Assignment - Each line of the data that includes "back" must be copied.
━━━━━ Record set
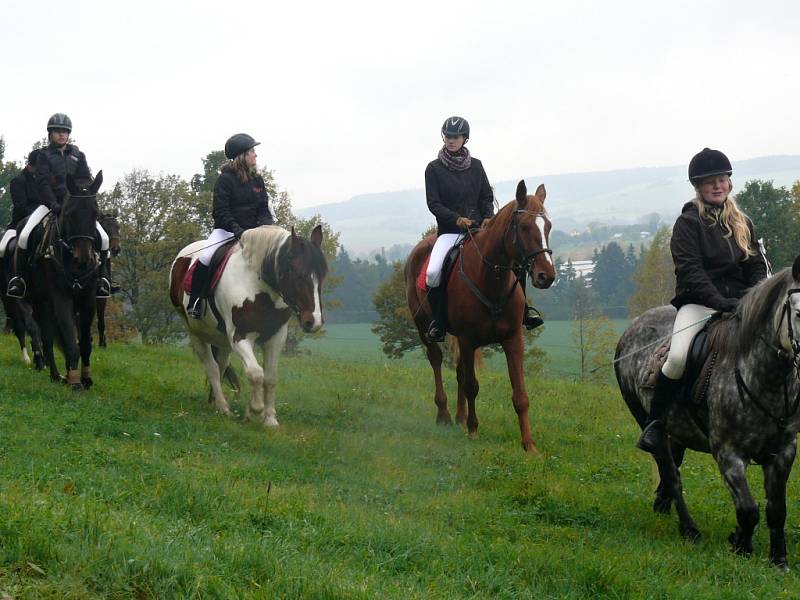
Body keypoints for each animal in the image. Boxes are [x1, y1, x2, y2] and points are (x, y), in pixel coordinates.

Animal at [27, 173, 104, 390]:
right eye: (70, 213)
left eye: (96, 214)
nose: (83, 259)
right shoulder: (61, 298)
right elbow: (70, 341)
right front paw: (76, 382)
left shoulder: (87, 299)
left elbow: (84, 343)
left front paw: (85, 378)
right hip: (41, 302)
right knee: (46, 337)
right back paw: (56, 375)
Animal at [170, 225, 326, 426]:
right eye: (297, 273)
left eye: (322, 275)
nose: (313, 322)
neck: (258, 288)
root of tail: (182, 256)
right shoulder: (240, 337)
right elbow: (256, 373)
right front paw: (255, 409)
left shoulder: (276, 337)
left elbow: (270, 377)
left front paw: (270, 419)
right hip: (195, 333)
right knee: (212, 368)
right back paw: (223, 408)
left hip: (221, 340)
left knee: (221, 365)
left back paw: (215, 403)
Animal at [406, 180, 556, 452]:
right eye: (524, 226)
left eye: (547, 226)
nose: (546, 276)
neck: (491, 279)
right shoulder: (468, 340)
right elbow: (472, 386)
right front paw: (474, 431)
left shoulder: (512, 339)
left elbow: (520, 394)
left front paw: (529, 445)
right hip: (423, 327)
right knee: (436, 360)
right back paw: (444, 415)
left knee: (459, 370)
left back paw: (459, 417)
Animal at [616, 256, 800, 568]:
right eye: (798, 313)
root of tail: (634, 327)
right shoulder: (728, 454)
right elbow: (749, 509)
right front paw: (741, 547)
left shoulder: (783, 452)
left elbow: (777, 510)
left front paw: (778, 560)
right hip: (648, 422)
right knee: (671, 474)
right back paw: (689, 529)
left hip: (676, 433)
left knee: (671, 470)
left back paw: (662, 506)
━━━━━━━━━━
━━━━━ Record set
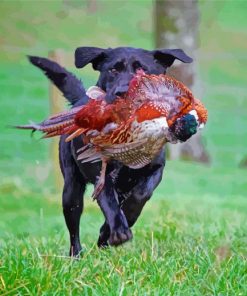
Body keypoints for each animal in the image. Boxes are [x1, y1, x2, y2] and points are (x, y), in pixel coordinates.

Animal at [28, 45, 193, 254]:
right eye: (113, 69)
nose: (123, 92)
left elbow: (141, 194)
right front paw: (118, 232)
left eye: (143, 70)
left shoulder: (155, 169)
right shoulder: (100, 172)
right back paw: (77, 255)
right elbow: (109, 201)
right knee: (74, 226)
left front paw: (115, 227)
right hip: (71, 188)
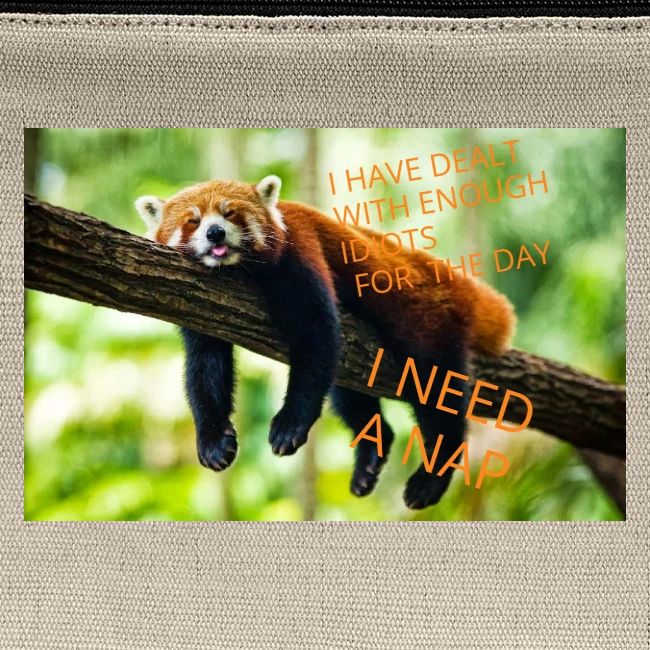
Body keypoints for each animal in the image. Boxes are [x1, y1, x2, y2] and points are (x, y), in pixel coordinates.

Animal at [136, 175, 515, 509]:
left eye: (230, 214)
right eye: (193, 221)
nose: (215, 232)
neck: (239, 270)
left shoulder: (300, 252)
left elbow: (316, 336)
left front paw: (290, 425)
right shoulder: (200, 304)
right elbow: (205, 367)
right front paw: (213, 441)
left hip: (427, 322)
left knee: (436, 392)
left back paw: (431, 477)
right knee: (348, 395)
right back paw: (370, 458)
━━━━━━━━━━
Answer to the exercise -
right back paw: (56, 375)
right back paw: (223, 408)
left back paw: (215, 403)
right back paw: (444, 415)
left back paw: (459, 417)
right back paw: (689, 529)
left back paw: (662, 506)
right back paw: (77, 255)
left back paw: (431, 477)
right back paw: (370, 458)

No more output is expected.